One characteristic, above all else, defines the sociopath: an utter lack of guilt or remorse. One characteristic, above all else, defines Christianity: freedom from guilt and remorse. Christianity, as a rule, doesn’t explicitly endorse the worst possible things a person can do. But it does forgive them, and that insidious negation of conscience is a quietly lethal thing. Anything’s possible when you don’t have to live with the guilt of doing it. And as one poll from NBC shows, even a group less trusted than rapists can be good, if there’s no one around to take away the guilt of being bad.

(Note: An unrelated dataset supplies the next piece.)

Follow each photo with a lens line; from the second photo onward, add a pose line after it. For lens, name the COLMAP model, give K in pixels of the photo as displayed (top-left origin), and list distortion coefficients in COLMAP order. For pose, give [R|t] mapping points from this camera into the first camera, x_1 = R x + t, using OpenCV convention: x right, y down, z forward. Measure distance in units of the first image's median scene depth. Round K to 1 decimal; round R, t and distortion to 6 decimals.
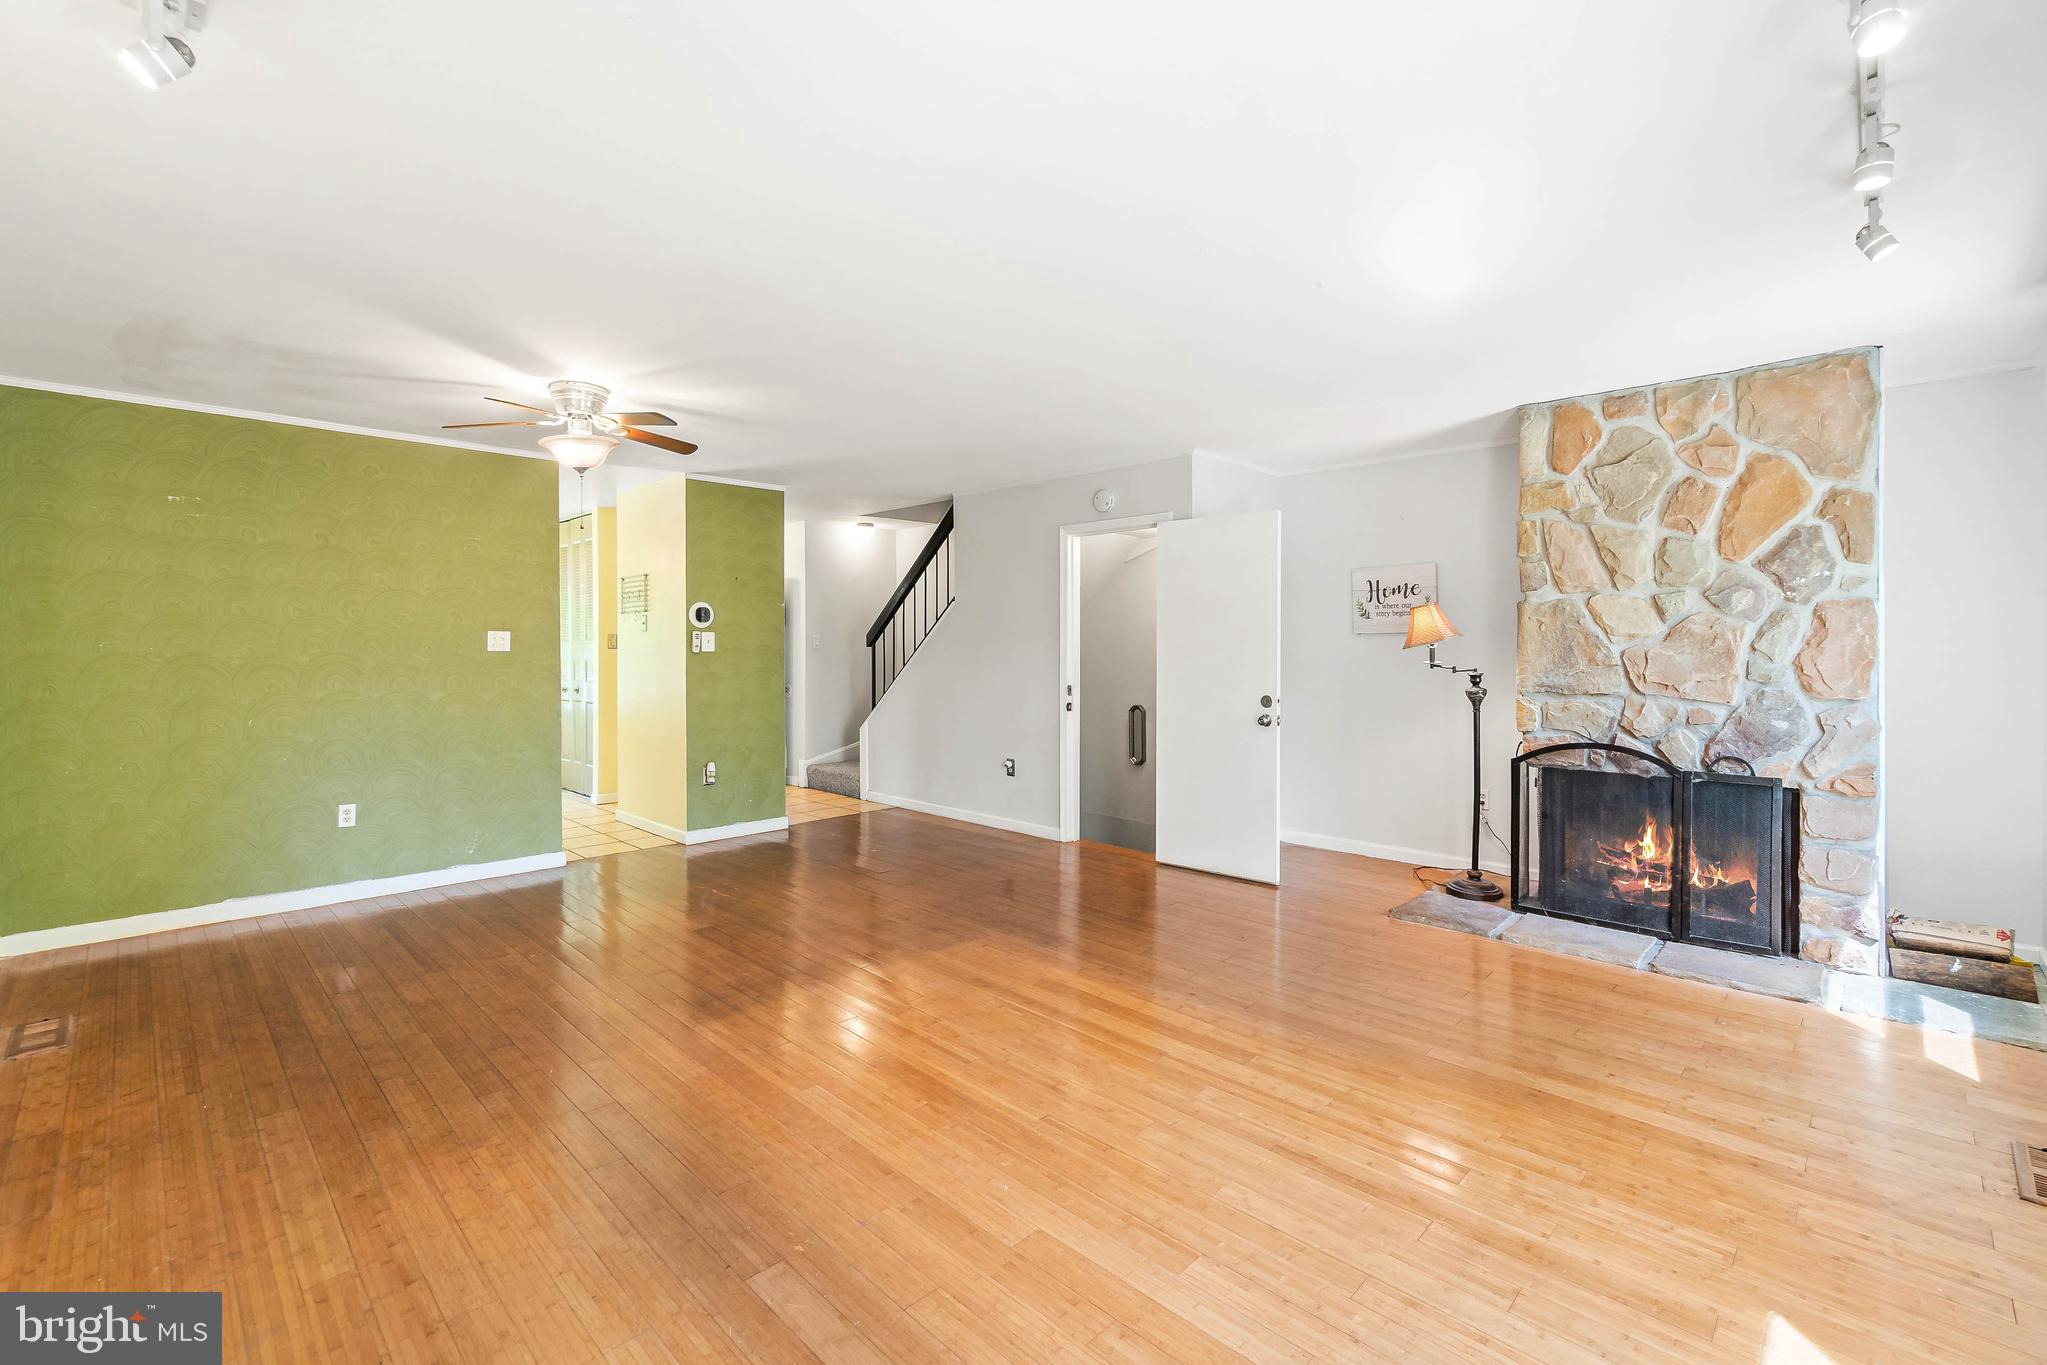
lens RADIAL K [[892.3, 0, 1024.1], [0, 892.3, 644.0], [0, 0, 1]] dist [0.000877, 0.000104]
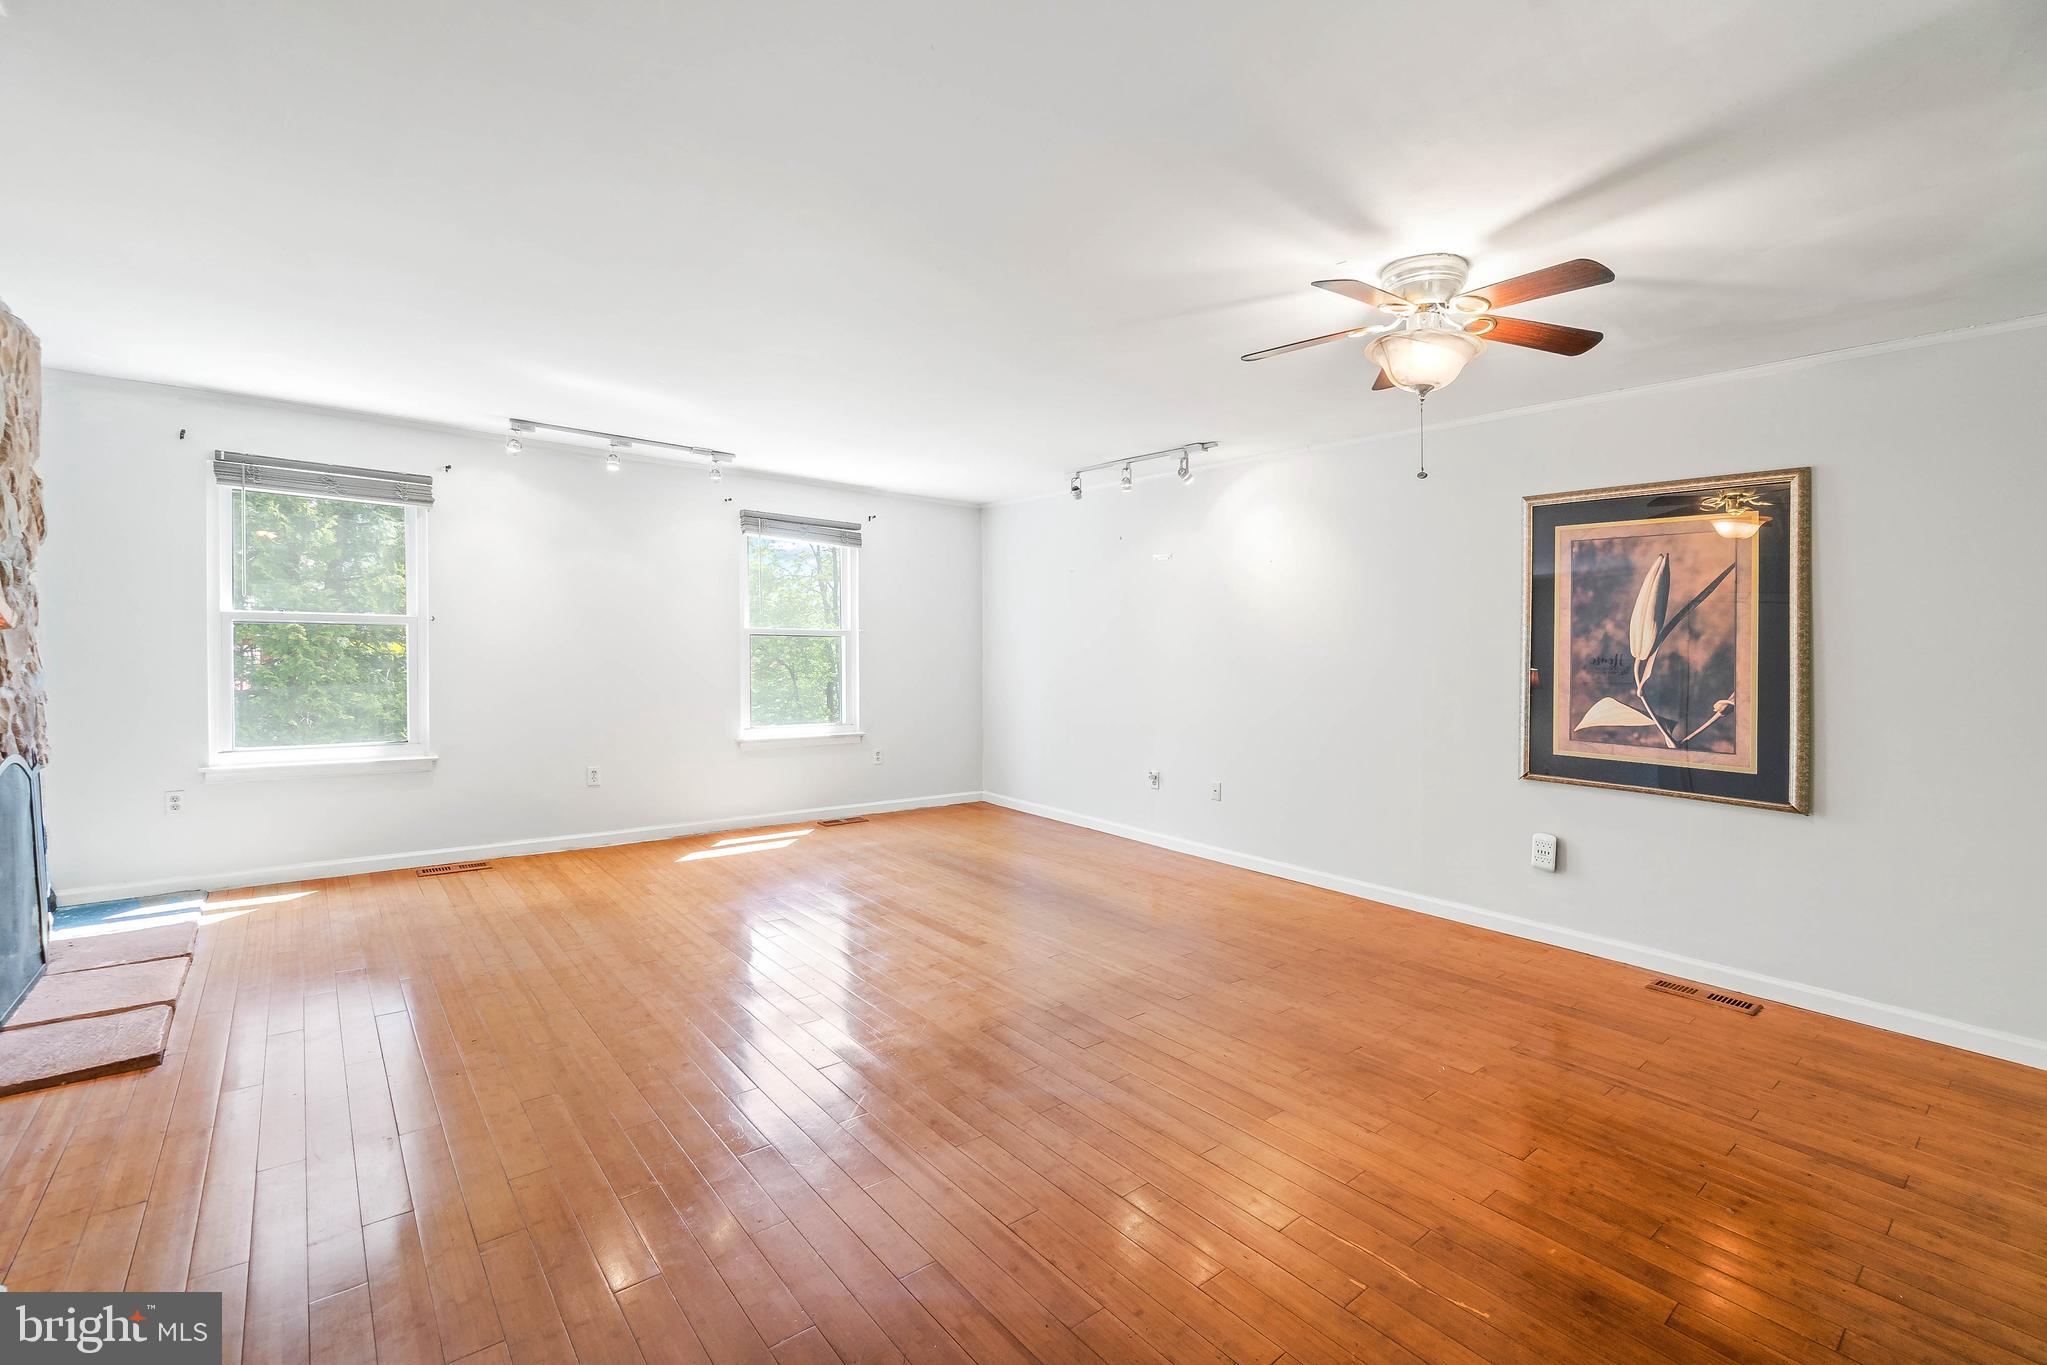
lens RADIAL K [[892.3, 0, 1024.1], [0, 892.3, 644.0], [0, 0, 1]] dist [0.000877, 0.000104]
pose [[-0.993639, -0.006426, 0.112425, -0.365633], [-0.006856, 0.999971, -0.003436, -0.002191], [-0.112400, -0.004185, -0.993654, 2.283075]]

The poll comes from MSNBC’s This Week in God, 12/20/14 edition. It was conducted in concert with MSNBC’s friend in print, the Washington Post. First up, this question, with results sorted by race and religious affiliation, or lack thereof:
Pretty telling results, though probably not as telling as the rationale behind them, at which we can only speculate.
The results among white Christians more or less balance out on either side of the national average; which isn’t unexpected for a group that makes up about two-thirds to three-quarters of the population. It is worth noting that the less fundamental the religion (non-evangelical protestant), the more likely they were to see the CIA’s “enhanced interrogation” as torture. Those “Old Testament” types sure do seem all right with human suffering. Provided, of course, that suffering is endured by Muslim heretics. But, for the most part, Christian groups were evenly split.

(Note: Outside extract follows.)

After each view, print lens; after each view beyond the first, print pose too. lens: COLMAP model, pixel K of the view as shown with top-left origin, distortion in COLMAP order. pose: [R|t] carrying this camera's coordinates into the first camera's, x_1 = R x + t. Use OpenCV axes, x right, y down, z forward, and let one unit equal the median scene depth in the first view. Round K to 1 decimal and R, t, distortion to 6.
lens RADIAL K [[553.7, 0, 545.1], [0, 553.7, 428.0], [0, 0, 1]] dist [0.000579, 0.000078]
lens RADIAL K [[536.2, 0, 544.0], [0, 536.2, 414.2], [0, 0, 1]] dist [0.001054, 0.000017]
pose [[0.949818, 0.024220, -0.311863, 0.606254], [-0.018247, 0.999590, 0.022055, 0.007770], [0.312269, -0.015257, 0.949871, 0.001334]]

Atheists and non-religious people were the only group to take a firm stand on the matter, dropping one heavy maleus malifacarum down on the CIA for its inquisition techniques. Then again, as the only group listed who never ran an actual Inquisition on heretics, or burned anyone at the stake, that’s probably to be expected.
Those results were evenly reflected in a similar, but notably different question asked of respondents.

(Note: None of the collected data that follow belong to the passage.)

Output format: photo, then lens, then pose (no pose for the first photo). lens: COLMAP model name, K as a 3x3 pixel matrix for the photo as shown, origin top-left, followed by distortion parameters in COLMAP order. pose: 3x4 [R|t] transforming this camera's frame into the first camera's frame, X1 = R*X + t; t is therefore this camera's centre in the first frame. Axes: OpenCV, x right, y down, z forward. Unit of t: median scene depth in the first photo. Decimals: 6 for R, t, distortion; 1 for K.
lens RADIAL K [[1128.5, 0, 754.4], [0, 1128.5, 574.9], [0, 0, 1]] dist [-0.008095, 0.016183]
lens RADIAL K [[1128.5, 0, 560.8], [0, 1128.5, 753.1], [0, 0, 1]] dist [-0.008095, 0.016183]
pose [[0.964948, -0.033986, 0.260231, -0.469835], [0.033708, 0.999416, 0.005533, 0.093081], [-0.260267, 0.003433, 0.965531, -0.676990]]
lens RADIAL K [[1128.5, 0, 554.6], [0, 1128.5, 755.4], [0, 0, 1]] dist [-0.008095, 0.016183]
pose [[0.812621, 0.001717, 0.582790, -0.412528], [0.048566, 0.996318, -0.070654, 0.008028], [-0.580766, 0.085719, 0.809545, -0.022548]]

For the most part, the results from this question mirror those of the first; after all, people who don’t think a particular act is torture would more likely be okay with it. But a much more interesting pattern emerges when we cross-reference the data from these two charts.
We’re going to call it our “Moral Conviction,” or “Moral Flexibility Index” — that is, the percentage of people who will justify something they BELIEVE TO BE WRONG, under just the right circumstances. The calculation is pretty simple; just subtract the percentage of people from each group who answered “not justified,” from the percentage of people from that group who said it was torture. And the results in our Moral Flexibility Index envelope say:
- All Adults: 18 percent
- Evangelical: 19 percent
- Mainline Protestant: 31 percent
- Catholic: 22 percent
- Non-Religious: 20 percent
Boy, there’s a lot about human nature in those numbers. But, let’s stay centered here.
Nationwide, roughly one out of five people (or one out of five times people will) justify something they believe to be wrong under the right circumstances. Now, the more cynical among us would probably say “Wow. I can’t believe the number is that high. Who’d have thought people actually stood by their moral or ethical convictions 80 percent of the time?” And that’s a pretty valid point.
An atheist would probably invoke utilitarianism, or basic biology, human nature to explain it. Moral and ethical compromises are a fact of life, and sometimes they’re the only route to a practical solution. Sad, but true.
A Christian, though, in particular a mainline protestant, would and should be horrified at their standing in the Moral Flexibility Index. Even the best of them, Evangelicals, have only 1 percent more moral conviction than atheists, which could easily be within a margin of error. And Mainline Protestants…well, Jesus forgives all. And that’s a pretty good thing, too, since a third of the time the standard operating procedure for Mainline Protestants seems to be “Sin now, pray later.”
But, on the whole, justifying immoral acts doesn’t seem to have much to do with any ideology. Moral conviction doesn’t seem to be a strength of Christianity as a whole, and immorality recognizes no ideology. It isn’t a religious thing — it’s just a human thing.
So, if ethics only matter 80 percent of the time (or less), regardless of one’s ideology, the the winner is the one with the highest ethics. The highest standards for physical behavior.
And in that respect, so far as the higher of two ethics go…well, we direct you back to the higher of our two graphs.